Suara.com - Pemerintah Louisiana, Amerika Serikat melaporkan 479 kasus corona Covid-19 yang terkonfirmasi pada Jumat (20/3/2020). Sebagian besar kasus berasal dari New Orleans yang sempat merayakan acara Mardi Gas 2 minggu sebelum ditemukannya kasus pertama.
Seorang petugas medis di New Orleans pun menceritakan kondisi rumah sakit yang mendadak sibuk dan efek infeksi virus corona Covid-19 pada paru-paru sejumlah pasien.
Seorang ahli pernapasan yang bekerja di unit perawatan intensif rumah sakit ini bercerita tetang sejumlah pasien Covid-19 yang relatif muda, antara usia 40 hingga 50 tahun. Beberapa pasien corona Covid-19 dalam kondisi parah menggunakan alat bantu ventilator.
Ia sempat kewalahan menangani pasiennya. Ia tertegun melihat kecepatan infeksi virus corona Covid-19 di New Orleans. ICU tempatnya bekerja seketika berubah menjadi unit khusus untuk menangani virus corona Covid-19.
Baca Juga: Jengkel Tunggu Skrining Corona, Wanita Ini Sengaja Batuk Depan Kru Kabin
Petugas medis ini mengira-ngira rumah sakit telah menerima banyak pasien virus corona Covid-19 dan sepertiganya membutuhkan ventilator. Sedangkan, rumah sakitnya masih belum siap menerima lonjakan pasien ini dan situasi ini telah mengubah pola pikirnya.
"Saat baca berita tentang kasus ini, saya sudah tahu kondisi ini bisa menjadi buruk. Tetapi, kami sudah terbiasa menangani flu setiap tahunnya. Jadi kami pikir tidak jauh lebih buruk daripada flu. Tetapi, melihat pasien corona Covid-19 sangat mengubah cara pandangku dan itu jauh lebih menakutkan." ujar sang petugas medis dikutip dari Propublica.org.
Ia pun mendapat pasien usia 40 tahunan. Saat itu ia merasa kaget melihat kondisi pasiennya yang berbeda dengan pasien lain, yang relatif sehat dan tidak ada riwayat kesehatan parah.
Tapi, pasiennya mendadak mengalami gangguan pernapasan sampai akhirnya tidak responsif. Tim medis sudah mengonfirmasi bahwa pasien itu positif Covid-19 karena kontak dekat dengan pasien lainnya.
Kemudian mereka berusaha memeriksa tanda-tanda vital pasien setiap 4 jam dengan monitor jantung. Ia melihat detak jantung pasiennya mendadak menurun dan meningkat seolah berusaha bernapas. Sampai akhirnya pasien itu tidak responsif.
Baca Juga: Cegah Penularan Virus, Tasya Kamila Praktikkan Etika Batuk yang Tepat
Ia menjelaskan bahwa sindrom gangguan pernapasan akut (ARDS), artinya paru-paru dipenuhi cairan. Pasien ARDS sangat sulit dioksigenisasi dan memiliki tingkat kematian sangat tinggi, sekitar 40 persen.

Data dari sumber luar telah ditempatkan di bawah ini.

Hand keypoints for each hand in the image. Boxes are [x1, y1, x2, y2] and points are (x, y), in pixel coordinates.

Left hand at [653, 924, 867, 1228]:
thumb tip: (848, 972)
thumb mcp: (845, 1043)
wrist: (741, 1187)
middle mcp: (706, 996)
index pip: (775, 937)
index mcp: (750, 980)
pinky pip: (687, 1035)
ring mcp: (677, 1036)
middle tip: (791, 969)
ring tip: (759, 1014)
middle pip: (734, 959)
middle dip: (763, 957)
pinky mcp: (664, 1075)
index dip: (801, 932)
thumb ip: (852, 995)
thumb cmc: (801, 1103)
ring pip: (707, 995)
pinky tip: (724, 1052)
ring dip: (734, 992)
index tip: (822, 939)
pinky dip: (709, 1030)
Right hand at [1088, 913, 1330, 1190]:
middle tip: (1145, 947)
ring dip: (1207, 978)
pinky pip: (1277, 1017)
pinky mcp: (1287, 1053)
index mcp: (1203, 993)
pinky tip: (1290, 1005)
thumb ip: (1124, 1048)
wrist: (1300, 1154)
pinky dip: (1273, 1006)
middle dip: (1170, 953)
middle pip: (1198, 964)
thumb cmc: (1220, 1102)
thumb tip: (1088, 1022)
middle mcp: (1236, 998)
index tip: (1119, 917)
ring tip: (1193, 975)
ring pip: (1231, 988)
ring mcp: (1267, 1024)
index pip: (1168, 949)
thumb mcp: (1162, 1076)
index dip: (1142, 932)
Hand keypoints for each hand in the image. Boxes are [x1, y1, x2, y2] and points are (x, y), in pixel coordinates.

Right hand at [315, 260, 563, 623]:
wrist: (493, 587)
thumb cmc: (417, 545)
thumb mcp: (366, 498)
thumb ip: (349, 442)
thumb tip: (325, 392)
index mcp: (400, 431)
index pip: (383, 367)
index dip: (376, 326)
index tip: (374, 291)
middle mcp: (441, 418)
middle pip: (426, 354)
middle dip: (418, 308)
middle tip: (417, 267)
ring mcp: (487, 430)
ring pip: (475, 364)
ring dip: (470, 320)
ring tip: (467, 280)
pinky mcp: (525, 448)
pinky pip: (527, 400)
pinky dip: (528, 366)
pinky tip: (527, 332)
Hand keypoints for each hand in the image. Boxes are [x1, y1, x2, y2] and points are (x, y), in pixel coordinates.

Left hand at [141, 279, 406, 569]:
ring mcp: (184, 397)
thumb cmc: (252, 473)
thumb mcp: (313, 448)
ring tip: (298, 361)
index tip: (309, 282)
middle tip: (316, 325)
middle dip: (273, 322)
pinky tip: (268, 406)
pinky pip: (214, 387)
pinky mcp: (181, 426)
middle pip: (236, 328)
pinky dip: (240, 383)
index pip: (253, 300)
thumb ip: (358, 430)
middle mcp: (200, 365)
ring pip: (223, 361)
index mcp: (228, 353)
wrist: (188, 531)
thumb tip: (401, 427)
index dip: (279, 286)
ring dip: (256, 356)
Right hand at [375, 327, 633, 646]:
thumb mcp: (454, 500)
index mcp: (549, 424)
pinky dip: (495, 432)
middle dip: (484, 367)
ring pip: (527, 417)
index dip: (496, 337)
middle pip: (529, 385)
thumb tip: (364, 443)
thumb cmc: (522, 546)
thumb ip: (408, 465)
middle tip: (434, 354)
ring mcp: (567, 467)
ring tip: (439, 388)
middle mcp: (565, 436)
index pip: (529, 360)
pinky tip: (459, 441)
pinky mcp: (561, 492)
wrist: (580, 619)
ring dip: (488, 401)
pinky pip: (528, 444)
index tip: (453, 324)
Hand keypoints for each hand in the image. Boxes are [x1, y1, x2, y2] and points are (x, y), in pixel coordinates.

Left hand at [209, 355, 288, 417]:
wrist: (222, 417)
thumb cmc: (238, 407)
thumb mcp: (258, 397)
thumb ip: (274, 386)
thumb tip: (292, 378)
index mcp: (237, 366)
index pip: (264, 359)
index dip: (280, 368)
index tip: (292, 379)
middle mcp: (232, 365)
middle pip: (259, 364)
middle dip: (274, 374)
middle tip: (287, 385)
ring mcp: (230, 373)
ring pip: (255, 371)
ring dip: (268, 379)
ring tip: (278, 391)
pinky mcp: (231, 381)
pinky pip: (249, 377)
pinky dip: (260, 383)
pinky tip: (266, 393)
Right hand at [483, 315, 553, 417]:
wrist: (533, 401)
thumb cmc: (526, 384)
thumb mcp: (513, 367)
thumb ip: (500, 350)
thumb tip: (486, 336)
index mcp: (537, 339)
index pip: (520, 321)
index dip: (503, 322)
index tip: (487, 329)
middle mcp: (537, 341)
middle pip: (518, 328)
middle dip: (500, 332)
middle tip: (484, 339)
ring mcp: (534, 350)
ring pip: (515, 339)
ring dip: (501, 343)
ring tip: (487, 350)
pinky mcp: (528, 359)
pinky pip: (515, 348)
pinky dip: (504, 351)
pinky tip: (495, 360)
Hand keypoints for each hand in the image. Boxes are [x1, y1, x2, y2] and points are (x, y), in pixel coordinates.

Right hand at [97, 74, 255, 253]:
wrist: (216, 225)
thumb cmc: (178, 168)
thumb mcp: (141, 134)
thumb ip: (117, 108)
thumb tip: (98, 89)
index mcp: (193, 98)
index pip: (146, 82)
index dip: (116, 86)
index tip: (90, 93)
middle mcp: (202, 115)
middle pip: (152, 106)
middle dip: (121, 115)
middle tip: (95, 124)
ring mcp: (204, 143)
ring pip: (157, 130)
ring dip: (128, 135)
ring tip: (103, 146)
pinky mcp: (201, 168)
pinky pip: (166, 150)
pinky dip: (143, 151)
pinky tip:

"Biasanya ARDS adalah sesuatu yang jarang terjadi karena paru-paru semakin meradang seiring berjalannya waktu. Masalah ketika cairan dan darah tambahan mulai mengalir ke paru-paru. Virus bisa melukai sel-sel di dinding aveoli, sehingga cairan bocor ke dalam alveoli," jelasnya.
Kondisi itulah yang membuat hasil sinar-X paru-paru terlihat seperti ada kaca yang disebut "ground glass opacity".
Dalam pengalamannya, petugas medis ini meyakini bahwa tingkat keparahan ARDS cenderung pada orang yang memiliki banyak air di paru-paru atau orang yang menghirup udara gas kaustik.
Pertama kali ia melihat virus corona Covid-19 ini berbeda dari flu biasa, ketika seorang laki-laki muda terengah-engah dan sekresi buih merah muda keluar dari mulutnya. Ventilator mestinya membantu ia bernapas, tetapi ia justru terengah-engah, tidak bisa menggerakkan mulut dan tubuhnya.
Padahal tekanan tinggi dari pengaturan ventilasi membantu mendorong udara ke paru-paru. Bahkan pada seseorang yang sudah sembuh, mungkin saja kondisi ini merusak paru-parunya.
Selain tu, ARDS juga bisa menyebabkan penurunan kognitif. Beberapa orang juga mengalami kehilangan otot dan butuh waktu lama untuk memulihkannya bagi mereka yang keluar dari ventilator.
"Ada kemungkinan bahwa rumah sakit ini akan kehabisan tempat karena banyaknya pasien sakit dan perlu intubasi serta memakai ventilator," katanya.